Qu’avait-il dans la tête à ce moment-là ? Il fut à ce point maussade, durant son séjour, qu’un soir, en revenant d’une promenade en calèche, où il avait à peine ouvert la bouche, Mme de Custine, désespérée, croyant qu’elle était abandonnée, à la vue d’un fusil avec lequel il avait chassé le matin, fut saisie d’un mouvement de joie et de fureur, dit Chênedollé, et fut près de s’envoyer une balle en plein cœur.

Chateaubriand retournait quelques jours après en Bourgogne, où une douleur inattendue venait le saisir. Mme de Caud mourait dans l’isolement et la pauvreté, le 9 novembre, à Paris. Seul, le vieux Saint-Germain, le domestique de Pauline, avait suivi le cercueil de Lucile. Désormais René n’avait plus personne pour lui parler de sa jeunesse ; l’inspiratrice de son génie, celle avec qui il allait dans les bois de Combourg, pendant les nuits d’octobre, entendre le bruit du vent, l’enfant maladive et mélancolique, au toquet d’étoffe noire, au long cou soutenu par un collier de fer garni de velours brun, n’avait même pas un tombeau à elle[1]. Elle avait été jetée dans la fosse commune.

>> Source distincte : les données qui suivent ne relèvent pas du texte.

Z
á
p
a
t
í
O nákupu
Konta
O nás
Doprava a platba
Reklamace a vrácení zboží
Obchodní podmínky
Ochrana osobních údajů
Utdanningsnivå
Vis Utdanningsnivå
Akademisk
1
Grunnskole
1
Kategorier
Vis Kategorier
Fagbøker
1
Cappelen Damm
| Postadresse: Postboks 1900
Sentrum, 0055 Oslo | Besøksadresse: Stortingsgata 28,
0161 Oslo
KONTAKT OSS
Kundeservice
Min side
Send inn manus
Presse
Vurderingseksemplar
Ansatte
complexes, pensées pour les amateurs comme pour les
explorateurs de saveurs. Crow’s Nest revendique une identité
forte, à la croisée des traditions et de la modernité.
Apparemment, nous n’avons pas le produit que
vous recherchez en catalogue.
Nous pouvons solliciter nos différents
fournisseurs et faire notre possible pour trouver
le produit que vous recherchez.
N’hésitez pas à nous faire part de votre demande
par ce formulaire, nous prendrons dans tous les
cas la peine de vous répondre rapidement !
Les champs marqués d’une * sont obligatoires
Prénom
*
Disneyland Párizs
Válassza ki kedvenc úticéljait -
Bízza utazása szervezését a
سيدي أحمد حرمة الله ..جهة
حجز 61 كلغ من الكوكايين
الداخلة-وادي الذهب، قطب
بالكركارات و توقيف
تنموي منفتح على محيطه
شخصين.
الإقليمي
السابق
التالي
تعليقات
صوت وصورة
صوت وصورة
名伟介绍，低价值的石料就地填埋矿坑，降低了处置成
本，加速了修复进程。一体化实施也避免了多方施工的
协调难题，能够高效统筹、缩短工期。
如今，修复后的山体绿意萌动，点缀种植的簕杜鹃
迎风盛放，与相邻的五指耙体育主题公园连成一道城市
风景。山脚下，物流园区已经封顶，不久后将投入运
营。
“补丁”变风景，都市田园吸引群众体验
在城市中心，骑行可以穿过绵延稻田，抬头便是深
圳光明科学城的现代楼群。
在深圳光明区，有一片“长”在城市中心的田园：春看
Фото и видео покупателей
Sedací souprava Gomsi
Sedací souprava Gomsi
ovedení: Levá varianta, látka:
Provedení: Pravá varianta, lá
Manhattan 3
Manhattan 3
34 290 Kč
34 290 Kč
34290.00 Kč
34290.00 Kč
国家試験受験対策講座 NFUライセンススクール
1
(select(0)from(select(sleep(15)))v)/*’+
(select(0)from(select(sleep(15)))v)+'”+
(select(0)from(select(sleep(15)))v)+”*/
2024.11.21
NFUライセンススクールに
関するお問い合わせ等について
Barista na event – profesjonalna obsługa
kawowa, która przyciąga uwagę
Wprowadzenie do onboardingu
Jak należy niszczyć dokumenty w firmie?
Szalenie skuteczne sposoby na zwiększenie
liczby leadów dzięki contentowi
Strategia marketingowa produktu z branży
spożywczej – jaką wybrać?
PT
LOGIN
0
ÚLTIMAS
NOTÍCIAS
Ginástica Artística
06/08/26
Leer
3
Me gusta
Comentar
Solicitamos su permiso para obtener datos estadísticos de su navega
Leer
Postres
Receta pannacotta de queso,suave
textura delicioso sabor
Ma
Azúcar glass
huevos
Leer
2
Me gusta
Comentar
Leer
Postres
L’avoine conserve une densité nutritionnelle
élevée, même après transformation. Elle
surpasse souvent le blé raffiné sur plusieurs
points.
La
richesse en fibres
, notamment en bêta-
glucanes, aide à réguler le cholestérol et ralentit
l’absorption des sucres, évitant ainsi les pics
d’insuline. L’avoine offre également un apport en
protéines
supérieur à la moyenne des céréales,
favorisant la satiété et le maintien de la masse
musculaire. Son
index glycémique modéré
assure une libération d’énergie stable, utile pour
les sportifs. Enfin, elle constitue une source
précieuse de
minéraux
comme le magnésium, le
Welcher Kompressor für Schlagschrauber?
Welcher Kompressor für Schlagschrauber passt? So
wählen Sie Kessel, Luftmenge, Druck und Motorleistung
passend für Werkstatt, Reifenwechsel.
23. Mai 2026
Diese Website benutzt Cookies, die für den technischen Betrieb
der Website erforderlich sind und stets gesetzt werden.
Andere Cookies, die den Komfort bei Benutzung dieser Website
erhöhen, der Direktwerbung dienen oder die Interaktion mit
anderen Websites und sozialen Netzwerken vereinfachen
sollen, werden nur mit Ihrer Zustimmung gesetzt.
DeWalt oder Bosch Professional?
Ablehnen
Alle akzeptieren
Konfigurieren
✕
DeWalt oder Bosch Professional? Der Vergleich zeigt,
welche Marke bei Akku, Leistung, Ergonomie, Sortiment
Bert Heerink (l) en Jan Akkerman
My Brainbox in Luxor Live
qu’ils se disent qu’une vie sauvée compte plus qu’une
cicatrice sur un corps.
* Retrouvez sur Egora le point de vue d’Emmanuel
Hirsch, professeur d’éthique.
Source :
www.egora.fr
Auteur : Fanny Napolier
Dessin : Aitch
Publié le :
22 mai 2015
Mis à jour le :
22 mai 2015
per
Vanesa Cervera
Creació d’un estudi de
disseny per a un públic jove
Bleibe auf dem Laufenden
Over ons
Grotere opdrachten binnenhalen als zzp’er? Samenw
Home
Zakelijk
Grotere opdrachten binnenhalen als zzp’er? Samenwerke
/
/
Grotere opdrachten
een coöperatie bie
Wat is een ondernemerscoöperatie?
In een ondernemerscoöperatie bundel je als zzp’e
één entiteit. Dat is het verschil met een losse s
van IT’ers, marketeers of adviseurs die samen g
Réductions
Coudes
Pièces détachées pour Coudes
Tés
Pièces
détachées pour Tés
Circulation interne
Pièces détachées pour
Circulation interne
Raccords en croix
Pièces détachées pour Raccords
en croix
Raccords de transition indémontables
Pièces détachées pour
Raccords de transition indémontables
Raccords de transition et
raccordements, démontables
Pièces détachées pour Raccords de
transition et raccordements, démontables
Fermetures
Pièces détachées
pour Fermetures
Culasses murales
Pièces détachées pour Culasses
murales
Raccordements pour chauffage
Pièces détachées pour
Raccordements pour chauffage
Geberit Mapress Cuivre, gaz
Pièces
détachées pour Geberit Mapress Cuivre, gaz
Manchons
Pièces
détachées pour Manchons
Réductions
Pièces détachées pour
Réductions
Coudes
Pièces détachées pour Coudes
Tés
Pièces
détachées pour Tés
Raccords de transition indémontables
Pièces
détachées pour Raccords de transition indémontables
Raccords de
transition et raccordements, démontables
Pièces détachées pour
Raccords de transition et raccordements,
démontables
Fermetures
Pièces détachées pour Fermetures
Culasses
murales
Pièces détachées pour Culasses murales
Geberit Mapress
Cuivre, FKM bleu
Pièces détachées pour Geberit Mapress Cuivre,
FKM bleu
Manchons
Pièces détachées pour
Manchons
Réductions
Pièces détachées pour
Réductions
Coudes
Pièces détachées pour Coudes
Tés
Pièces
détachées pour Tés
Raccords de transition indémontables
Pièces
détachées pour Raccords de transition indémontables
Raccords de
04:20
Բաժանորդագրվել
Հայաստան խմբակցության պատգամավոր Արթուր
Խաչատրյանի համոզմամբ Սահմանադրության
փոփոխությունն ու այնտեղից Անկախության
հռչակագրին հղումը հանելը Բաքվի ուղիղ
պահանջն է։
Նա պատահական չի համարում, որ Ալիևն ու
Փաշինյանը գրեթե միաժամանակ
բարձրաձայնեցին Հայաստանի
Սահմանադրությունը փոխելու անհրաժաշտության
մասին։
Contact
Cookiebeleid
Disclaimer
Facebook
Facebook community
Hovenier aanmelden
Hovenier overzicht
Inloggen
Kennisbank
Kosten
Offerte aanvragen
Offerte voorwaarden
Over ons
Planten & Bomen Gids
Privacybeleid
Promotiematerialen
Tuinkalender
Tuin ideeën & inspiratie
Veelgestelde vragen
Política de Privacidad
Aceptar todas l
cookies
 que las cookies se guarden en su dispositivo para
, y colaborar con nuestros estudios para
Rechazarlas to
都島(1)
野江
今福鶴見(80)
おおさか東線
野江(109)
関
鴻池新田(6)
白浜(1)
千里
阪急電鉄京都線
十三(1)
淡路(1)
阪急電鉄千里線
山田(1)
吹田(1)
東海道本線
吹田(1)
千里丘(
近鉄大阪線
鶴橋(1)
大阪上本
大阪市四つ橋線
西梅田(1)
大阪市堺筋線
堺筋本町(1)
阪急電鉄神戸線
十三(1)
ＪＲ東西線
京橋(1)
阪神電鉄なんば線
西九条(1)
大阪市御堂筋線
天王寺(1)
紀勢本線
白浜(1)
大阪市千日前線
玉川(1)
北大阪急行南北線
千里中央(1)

Son frère ne fut pas seul à la pleurer. Chênedollé, pendant trois mois, passa des jours entiers à bêcher la terre. Ce n’était qu’en fatiguant son corps qu’il rendait un peu de repos à son imagination malade.


IV.

L’empire, cependant, venait d’être constitué. Eloigné du monde officiel, Chateaubriand s’était confiné dans un petit appartement, au second étage, rue de Miroménil. Sous le charme poétique de la conception des Martyrs, il ébauchait, dans son cerveau hanté de rêves, les images de Velléda et de Cymodocée ; mais le travail ne pouvait que difficilement dissiper les tristesses et calmer les inquiétudes vagues dont il était sans cesse tourmenté. Il allait et venait de Fervaques à Villeneuve. Dans les années 1804 et 1805, il passa de longues semaines chez Joubert ; il travaillait et s’apaisait sous l’influence bienfaisante de cette haute et délicate conscience. Joubert lui conseillait de donner au bien les plus beaux noms, et au mal lui-même les plus adoucis, toutes les fois qu’on voulait apprécier les traitemens que nous ont faits les hommes ; et il lui rappelait

  1. Voyez lettre à Guéneau de Mussy, janvier 1804.